Parker v. State

336 So. 2d 426 (1976)

Robert Lowe PARKER, Appellant,
v.
STATE of Florida, Appellee.

No. AA-75.

District Court of Appeal of Florida, First District.

August 17, 1976.

Michael H. Stauder, Gamot & Stauder, West Palm Beach, for appellant.

Robert L. Shevin, Atty. Gen., Donald K. Rudser, Asst. Atty. Gen., for appellee.

*427 BOYER, Chief Judge.

Appellant was tried and convicted of rape, and his conviction was affirmed by this Court. (Parker v. State, Fla.App.1st 1974, 295 So. 2d 312) He thereupon filed a motion to vacate and set aside judgment and sentence, pursuant to Rule 3.850, RCrP, in which motion he alleges that one of the jurors at his trial voted for a conviction because of an improper reason. The trial court denied the motion, and this appeal followed.

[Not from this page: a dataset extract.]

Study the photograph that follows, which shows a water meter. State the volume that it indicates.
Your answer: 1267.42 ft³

Attached to the motion to vacate was an affidavit of a 70 year old juror, Sadie B. Johnson, who averred that at 10:00 p.m. on the evening that the jury retired to ponder its verdict, the bailiff came with instructions from the judge that if a decision was not reached within five minutes, the jury would be locked up for the night. Not knowing what confinement meant, Mrs. Johnson, according to the affidavit, became fearful, changed her mind, and voted guilty in order to be able to go home that night. However, at a hearing held on the motion to vacate, Mrs. Johnson retracted the pertinent allegations in her affidavit, but instead claimed that she overheard two women jurors saying that it was possible that the jury might have to be locked up for the night. While she stated that the basic reason for her change in vote from not guilty to guilty was the fear of being locked up, she admitted on questioning from the court that she had also become disturbed about the verdict in the case upon learning of the length of the sentence that had been imposed.

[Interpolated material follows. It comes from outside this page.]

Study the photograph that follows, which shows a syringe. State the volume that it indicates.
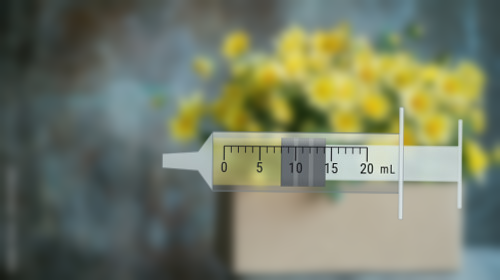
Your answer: 8 mL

The general rule in Florida to be applied when a juror's testimony is employed to challenge a jury verdict is that such testimony may be used to show matters which do not essentially inhere in the verdict itself. (Russ v. State, Sup.Ct.Fla. 1957, 95 So. 2d 594) Typical examples of matters which do not inhere in the verdict itself are: A juror being improperly approached by a party, agent, or attorney; witnesses discussing the facts or merits of the case, out of court, and in the presence of jurors; and the verdict being determined by lot or some other device of chance. A matter which does essentially inhere in the verdict itself involves, for instance, a juror not assenting to the verdict, a juror misunderstanding the instructions of the court, a juror being unduly influenced by the statements of his fellow-jurors, or a juror being mistaken in his calculations or judgments. (Russ v. State, supra at 600)

The matter of which appellant now complains is one which essentially inheres in the verdict. It is a matter which is difficult to verify or even, in this case, to accept at all, given the vacillating nature of the juror's testimony. Given the nature of the matter raised in appellant's motion to vacate, the trial court was eminently correct in denying the motion.

We have fully considered appellant's remaining point raised on appeal and have found it to be without merit.

AFFIRMED.

McCORD, J., and SCHLEGEL, LEW E., Associate Judge, concur.